## Given data
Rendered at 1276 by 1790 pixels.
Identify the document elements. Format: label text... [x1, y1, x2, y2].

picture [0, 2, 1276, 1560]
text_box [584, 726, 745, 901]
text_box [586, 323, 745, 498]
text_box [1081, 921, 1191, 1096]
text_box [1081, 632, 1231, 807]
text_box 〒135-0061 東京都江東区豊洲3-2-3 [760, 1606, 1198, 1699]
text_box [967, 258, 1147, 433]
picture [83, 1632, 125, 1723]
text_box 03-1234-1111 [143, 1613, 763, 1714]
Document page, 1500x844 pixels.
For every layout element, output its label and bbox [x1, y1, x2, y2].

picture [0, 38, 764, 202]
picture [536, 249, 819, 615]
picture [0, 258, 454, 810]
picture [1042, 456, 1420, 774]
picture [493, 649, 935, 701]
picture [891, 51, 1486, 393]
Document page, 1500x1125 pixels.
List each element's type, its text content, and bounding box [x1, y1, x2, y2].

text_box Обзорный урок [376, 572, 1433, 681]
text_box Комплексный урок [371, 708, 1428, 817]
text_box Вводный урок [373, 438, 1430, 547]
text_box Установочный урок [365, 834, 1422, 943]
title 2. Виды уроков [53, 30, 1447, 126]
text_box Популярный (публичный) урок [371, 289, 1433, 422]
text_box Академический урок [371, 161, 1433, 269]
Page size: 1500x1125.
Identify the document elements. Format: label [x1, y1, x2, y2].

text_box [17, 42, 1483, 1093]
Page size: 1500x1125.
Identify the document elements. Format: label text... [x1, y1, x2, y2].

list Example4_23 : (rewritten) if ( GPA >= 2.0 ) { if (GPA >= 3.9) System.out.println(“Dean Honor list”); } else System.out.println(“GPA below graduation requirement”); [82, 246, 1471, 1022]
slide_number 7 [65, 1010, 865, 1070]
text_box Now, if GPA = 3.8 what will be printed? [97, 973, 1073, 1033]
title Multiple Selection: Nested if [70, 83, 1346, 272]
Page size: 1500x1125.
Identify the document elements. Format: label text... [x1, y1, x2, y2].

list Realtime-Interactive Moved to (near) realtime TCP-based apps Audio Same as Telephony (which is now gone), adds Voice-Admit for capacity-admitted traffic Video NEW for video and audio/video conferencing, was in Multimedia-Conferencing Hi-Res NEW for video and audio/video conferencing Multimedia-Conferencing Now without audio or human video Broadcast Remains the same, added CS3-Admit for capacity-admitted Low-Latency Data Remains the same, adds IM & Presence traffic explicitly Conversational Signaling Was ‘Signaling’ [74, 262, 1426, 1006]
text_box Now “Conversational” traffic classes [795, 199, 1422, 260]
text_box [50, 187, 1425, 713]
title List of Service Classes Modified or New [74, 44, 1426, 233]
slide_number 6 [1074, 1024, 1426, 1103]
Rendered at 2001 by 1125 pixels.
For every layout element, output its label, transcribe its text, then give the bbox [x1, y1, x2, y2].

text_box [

## Task brief
In full and without alteration, retype the entries above.

## Response area
Rendered at 1276 by 1790 pixels.
Identify the document elements. Format: label text... [x1, y1, x2, y2].

picture [0, 2, 1276, 1560]
text_box [584, 726, 745, 901]
text_box [586, 323, 745, 498]
text_box [1081, 921, 1191, 1096]
text_box [1081, 632, 1231, 807]
text_box 〒135-0061 東京都江東区豊洲3-2-3 [760, 1606, 1198, 1699]
text_box [967, 258, 1147, 433]
picture [83, 1632, 125, 1723]
text_box 03-1234-1111 [143, 1613, 763, 1714]
Document page, 1500x844 pixels.
For every layout element, output its label and bbox [x1, y1, x2, y2].

picture [0, 38, 764, 202]
picture [536, 249, 819, 615]
picture [0, 258, 454, 810]
picture [1042, 456, 1420, 774]
picture [493, 649, 935, 701]
picture [891, 51, 1486, 393]
Document page, 1500x1125 pixels.
List each element's type, its text content, and bounding box [x1, y1, x2, y2].

text_box Обзорный урок [376, 572, 1433, 681]
text_box Комплексный урок [371, 708, 1428, 817]
text_box Вводный урок [373, 438, 1430, 547]
text_box Установочный урок [365, 834, 1422, 943]
title 2. Виды уроков [53, 30, 1447, 126]
text_box Популярный (публичный) урок [371, 289, 1433, 422]
text_box Академический урок [371, 161, 1433, 269]
Page size: 1500x1125.
Identify the document elements. Format: label [x1, y1, x2, y2].

text_box [17, 42, 1483, 1093]
Page size: 1500x1125.
Identify the document elements. Format: label text... [x1, y1, x2, y2].

list Example4_23 : (rewritten) if ( GPA >= 2.0 ) { if (GPA >= 3.9) System.out.println(“Dean Honor list”); } else System.out.println(“GPA below graduation requirement”); [82, 246, 1471, 1022]
slide_number 7 [65, 1010, 865, 1070]
text_box Now, if GPA = 3.8 what will be printed? [97, 973, 1073, 1033]
title Multiple Selection: Nested if [70, 83, 1346, 272]
Page size: 1500x1125.
Identify the document elements. Format: label text... [x1, y1, x2, y2].

list Realtime-Interactive Moved to (near) realtime TCP-based apps Audio Same as Telephony (which is now gone), adds Voice-Admit for capacity-admitted traffic Video NEW for video and audio/video conferencing, was in Multimedia-Conferencing Hi-Res NEW for video and audio/video conferencing Multimedia-Conferencing Now without audio or human video Broadcast Remains the same, added CS3-Admit for capacity-admitted Low-Latency Data Remains the same, adds IM & Presence traffic explicitly Conversational Signaling Was ‘Signaling’ [74, 262, 1426, 1006]
text_box Now “Conversational” traffic classes [795, 199, 1422, 260]
text_box [50, 187, 1425, 713]
title List of Service Classes Modified or New [74, 44, 1426, 233]
slide_number 6 [1074, 1024, 1426, 1103]
Rendered at 2001 by 1125 pixels.
For every layout element, output its label, transcribe its text, then give the bbox [x1, y1, x2, y2].

text_box [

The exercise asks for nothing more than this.